How to calculate effect size
Effect size is a crucial statistical concept for understanding, comparing, and interpreting the results of experiments and studies. It allows researchers to quantify the magnitude of difference between groups or the strength of relationships between variables. In this article, we will discuss various ways to calculate effect size and when to use them.
1. Cohen’s d (Standardized Mean Difference):
Cohen’s d is commonly used to calculate effect size for continuous data when comparing two groups. It represents the difference between two means divided by the pooled standard deviation.
Formula:
Cohen’s d = (M1 – M2) / SDp
Where M1 and M2 are the means of the two groups being compared, and SDp is the pooled standard deviation.
Steps to calculate Cohen’s d:
a) Calculate the difference of means (M1 – M2).
b) Calculate the pooled standard deviation.
c) Divide the mean difference by the pooled standard deviation.

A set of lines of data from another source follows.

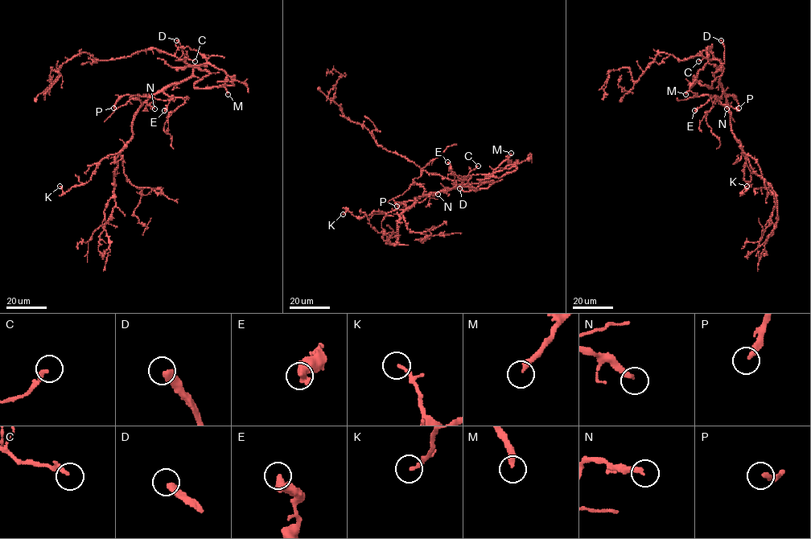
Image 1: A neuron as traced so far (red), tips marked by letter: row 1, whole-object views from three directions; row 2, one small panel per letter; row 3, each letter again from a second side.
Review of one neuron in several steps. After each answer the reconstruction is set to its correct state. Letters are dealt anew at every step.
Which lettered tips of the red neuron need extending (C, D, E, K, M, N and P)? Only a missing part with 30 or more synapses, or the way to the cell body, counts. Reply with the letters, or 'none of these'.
D, M, P

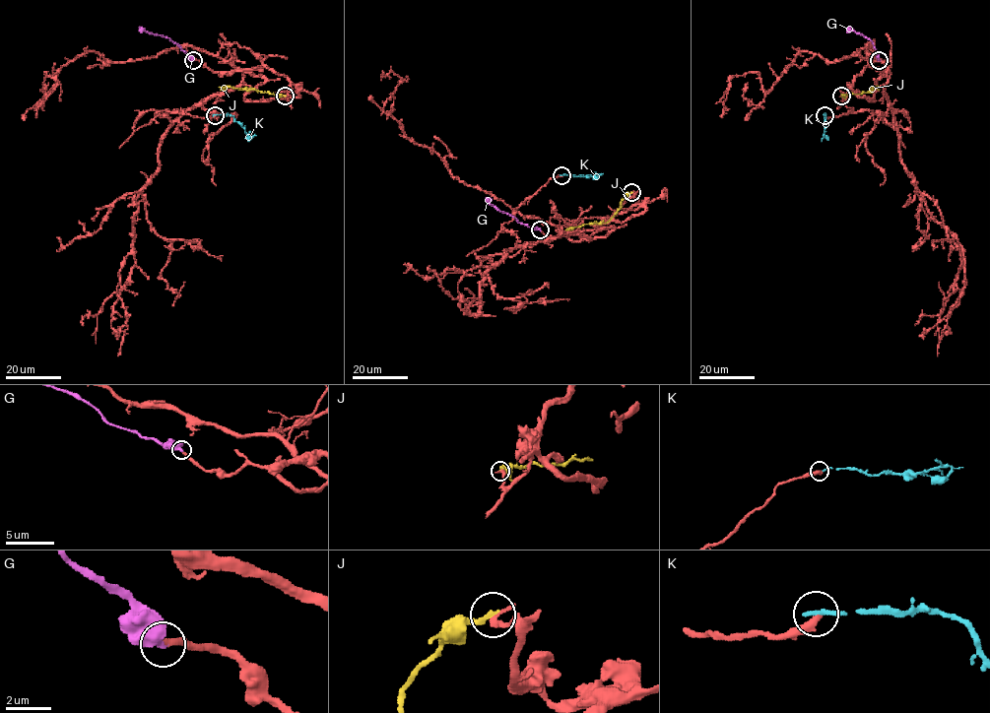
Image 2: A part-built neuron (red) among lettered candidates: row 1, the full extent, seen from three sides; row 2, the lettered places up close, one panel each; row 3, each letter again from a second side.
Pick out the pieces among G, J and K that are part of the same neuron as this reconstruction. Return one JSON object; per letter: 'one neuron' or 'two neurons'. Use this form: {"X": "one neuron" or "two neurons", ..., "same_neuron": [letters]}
{"G": "one neuron", "J": "two neurons", "K": "two neurons", "same_neuron": ["G"]}

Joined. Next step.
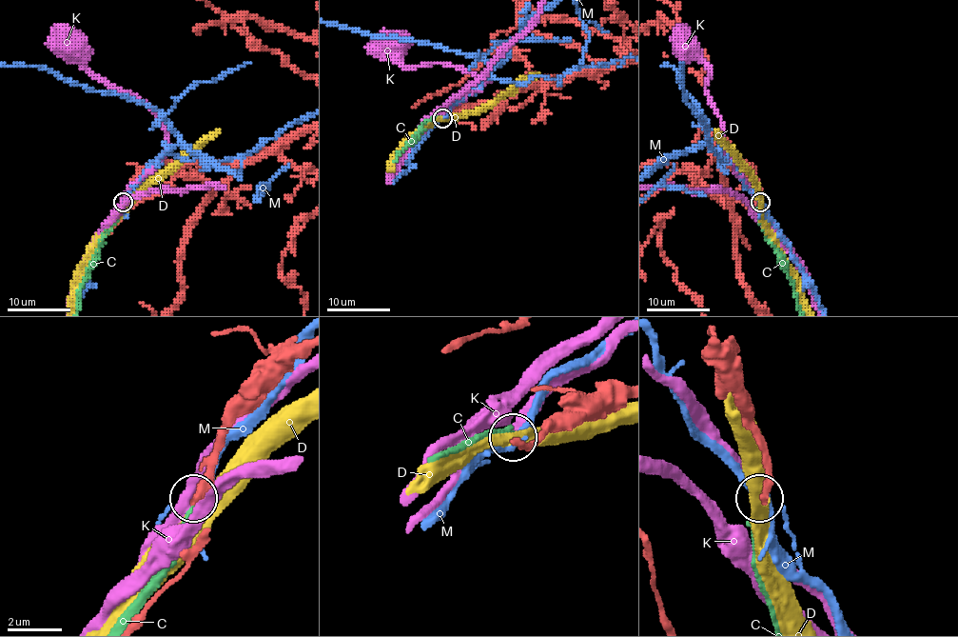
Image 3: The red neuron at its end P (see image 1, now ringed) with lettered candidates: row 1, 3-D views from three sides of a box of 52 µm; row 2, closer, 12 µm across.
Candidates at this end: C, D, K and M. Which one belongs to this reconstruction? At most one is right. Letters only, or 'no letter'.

2. Pearson’s correlation coefficient (r):
This effect size measure is used for correlational studies where two continuous variables are being compared. It indicates how strongly related two variables are over their entire range of possible values.
Formula:
r = Σ[(Xi – Xmean)(Yi – Ymean)] / [Σ(Xi – Xmean)^2 * Σ(Yi-Ymean)^2]^0.5
To calculate Pearson’s r:
a) Standardize each variable by subtracting its mean from each value and dividing by its respective standard deviation.
b) Multiply corresponding standardized values for each data point, sum them up, and divide by sample size minus one.
3. Odds Ratio (OR):
Odds ratio is typically used in case-control studies where dichotomous or binary outcomes are compared between groups. It measures the odds of an event occurring in one group relative to the odds of the same event occurring in another group.
Formula:
OR = (a/b) / (c/d)
Where a and b are the number of exposed and unexposed individuals with the event in one group, and c and d are the corresponding numbers in the other group.
To calculate OR:
a) Create a contingency table with values for a, b, c, and d.
b) Divide event odds for each group (a/b and c/d) and calculate their ratio.
Conclusion:
Effect sizes are valuable tools for understanding the meaningfulness of study results. By choosing an appropriate method based on data type and study design, researchers can convey contextually relevant information about the magnitude of observed effects.